I was so livid! And so…..I don’t know….I really don’t remember what happened immediately after that. I know I ended up getting in the bath, (for those who regularly read my blog you will know how odd this is for me, I’ve become quite phobic of the bath due to my vertigo, but in the bath I was.) and my husband joined me. He held me, and we just laid back in the water. I talked, he could only listen. (I can’t wear my cochlear implants in the tub, so even if he talked I wouldn’t have known.) I cried, he held on tighter. I told him everything. He knew most of it already. He did witness it. When we got out of the bath, and readied for bed, I gathered all my medications and gave them to him. I took out 3 pills that I might need during the night, knowing that even if I took the 3 together I would not cause myself harm. I told him to lock them away, until I was better. Only giving me the medications as I needed them. (this happened a few days ago)
My cocktail will be remixed on Wednesday. It will take a while to know if this mixture is working. Until then, I will be cautious. I’m still crying a lot. The words “I’m sorry” are continuously spewing from my mouth. I not only feel sad, angry, lost and riddled with panic….I feel sick. My body feels as if it is fighting off an invader. I keep running a low-grade fever, on and off. I am hot….I am cold. My head, throat, all of me hurts. I had one of the worst asthma attacks I’ve had….ever…yesterday. It scared me….suffocation is terrifying. Once I knew my rescue inhaler was not going to work, we rushed to get the nebulizer up and running. Luckily, I began to feel relief very quickly. A trip to the ER was narrowly avoided.

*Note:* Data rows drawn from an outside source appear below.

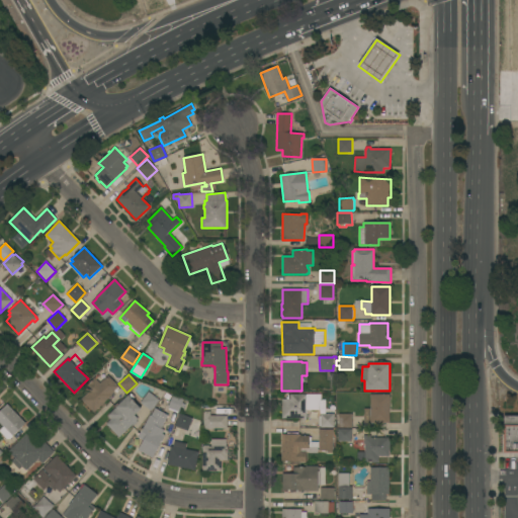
[(94,413),(81,400),(89,392),(85,387),(95,377),(96,379),(100,375),(104,379),(108,375),(118,386),(117,387),(119,390),(116,393),(114,391),(113,392),(110,395),(111,396),(94,413)]
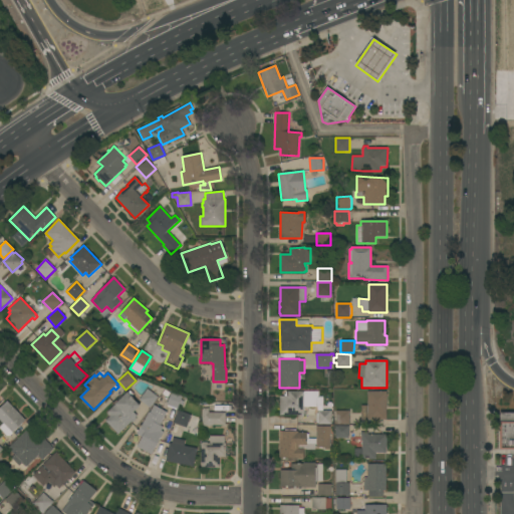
[(159,397),(150,408),(139,400),(148,389),(159,397)]
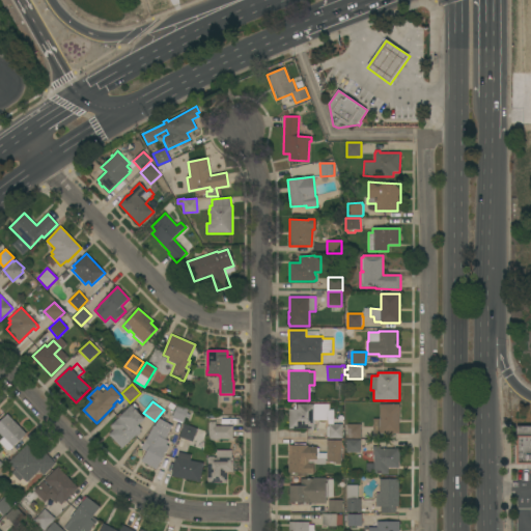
[(308,404),(308,402),(312,402),(312,404),(330,404),(330,411),(334,411),(334,424),(342,424),(342,439),(329,439),(329,438),(328,438),(328,427),(316,427),(316,420),(314,420),(314,428),(314,430),(310,430),(310,429),(289,428),(289,410),(294,410),(294,408),(296,408),(296,406),(298,406),(298,404),(308,404)]
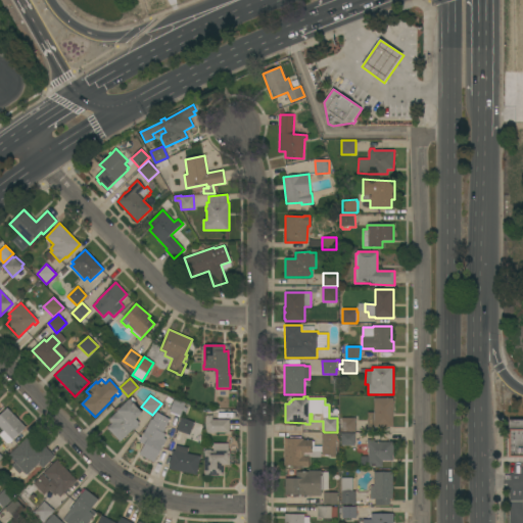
[(138,425),(139,426),(136,429),(134,428),(120,441),(107,428),(111,424),(108,421),(110,419),(109,419),(130,399),(131,400),(133,398),(136,401),(134,403),(143,413),(136,419),(140,423),(138,425)]
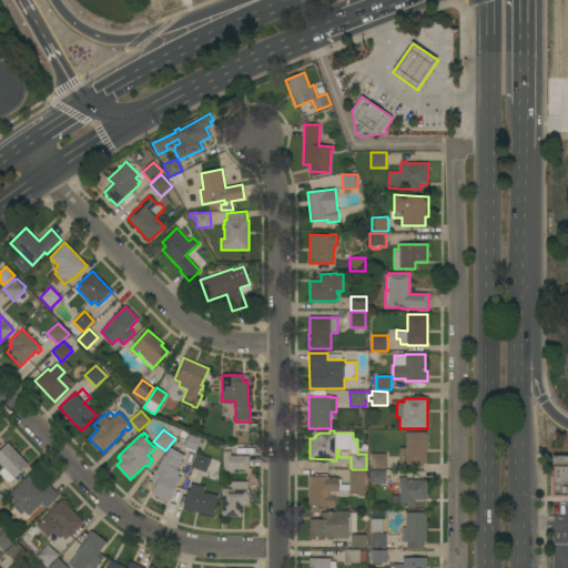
[(196,452),(195,452),(194,453),(184,449),(185,448),(184,447),(186,440),(181,438),(183,433),(189,435),(190,433),(202,437),(196,452)]
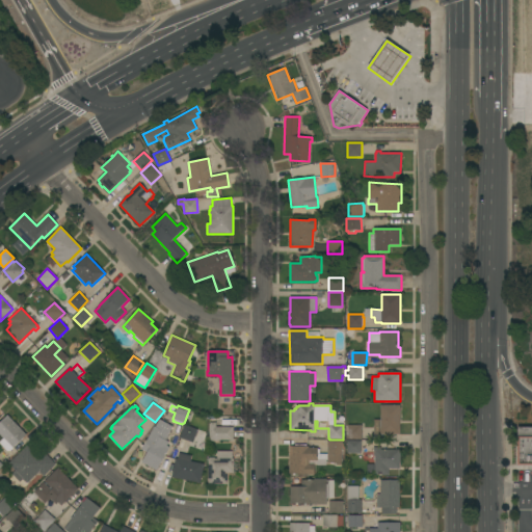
[(400,434),(374,434),(374,420),(380,420),(380,405),(400,405),(400,434)]
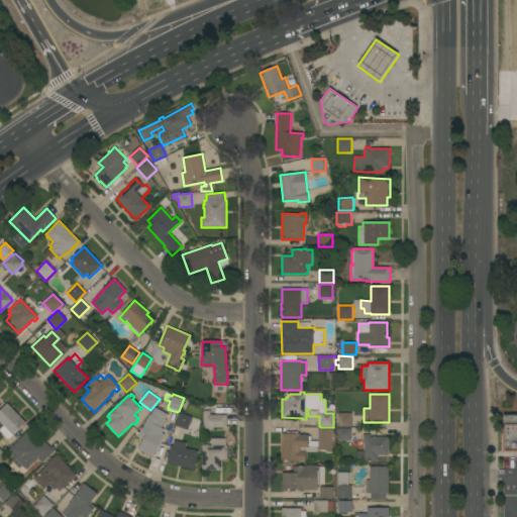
[(25,422),(13,435),(10,438),(7,439),(0,431),(0,429),(3,426),(0,423),(0,410),(7,403),(25,422)]
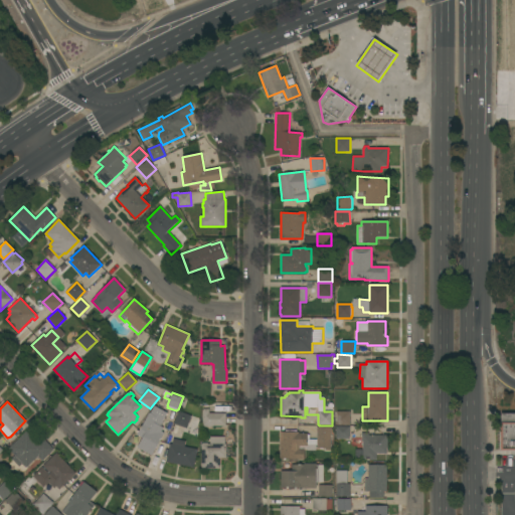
[(151,456),(137,448),(142,438),(137,435),(149,412),(150,413),(154,405),(167,413),(160,425),(164,427),(162,432),(164,433),(151,456)]
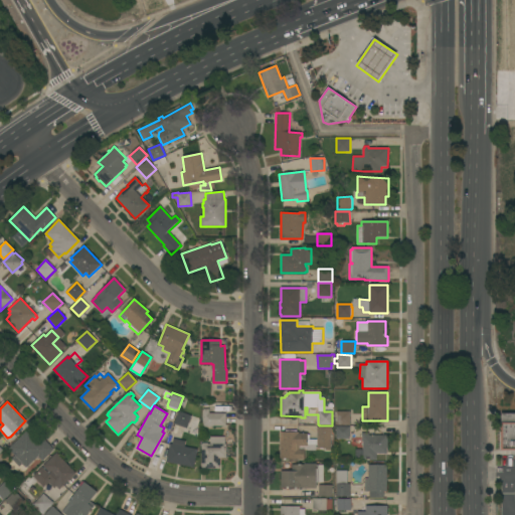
[(225,426),(213,426),(213,427),(202,426),(202,410),(203,410),(203,408),(209,408),(209,413),(225,413),(225,426)]
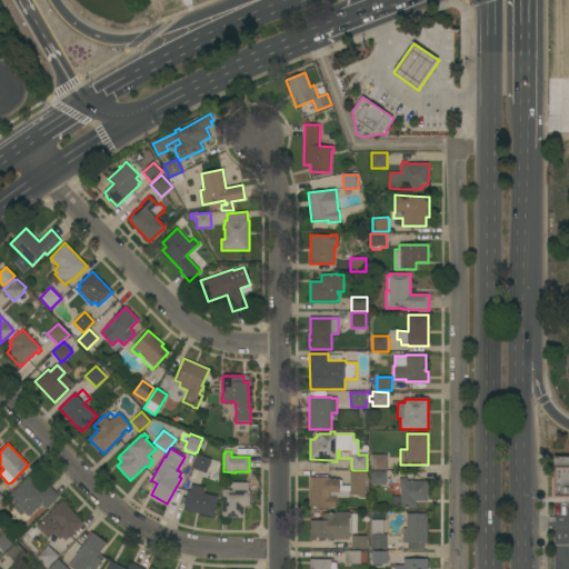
[(207,473),(192,469),(198,455),(211,459),(207,473)]
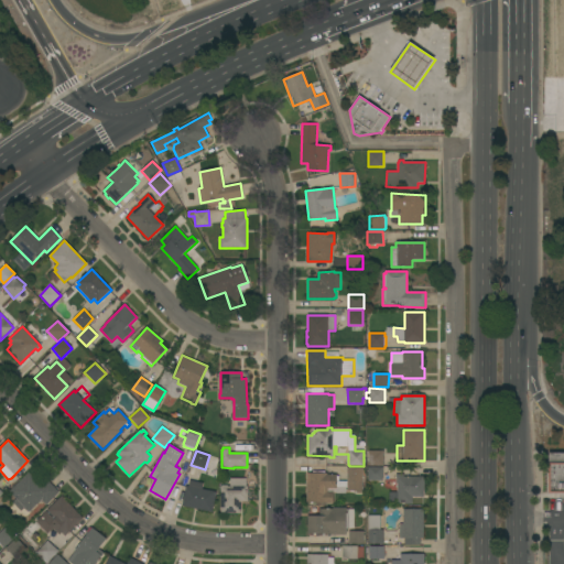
[(369,466),(369,451),(383,451),(383,466),(369,466)]
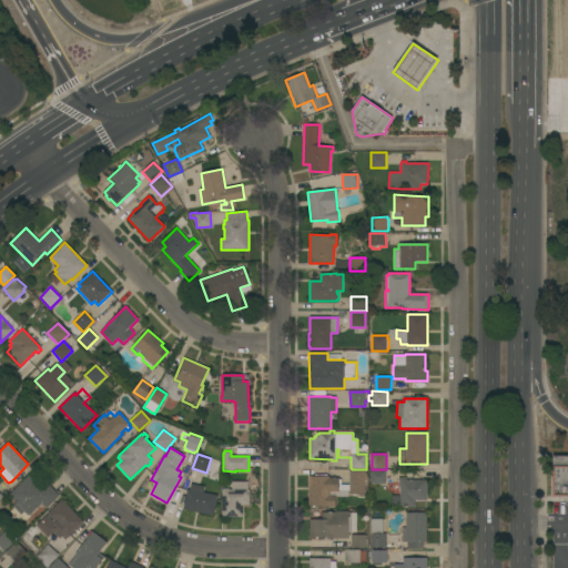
[(567,458),(549,458),(550,500),(567,499),(567,458)]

Yes, I have an emergency plan in place now for my deepest levels of depression. Of course, I have my husband watching my behavior. I have all my medications that could harm me locked away to be given out only at specified times. We have the address and phone number of an emergency psychiatric hospital. At times I am thinking clearly. Other times I feel so engulfed by the depths of depression I cannot imagine a way out, it feels as if I’ve stepped in a tar pit and it is constantly trying to pull me under. I have to keep my mantra in my head….”I know it will get better.” I’ve had problems with my medications before, I KNOW THIS WILL GET BETTER!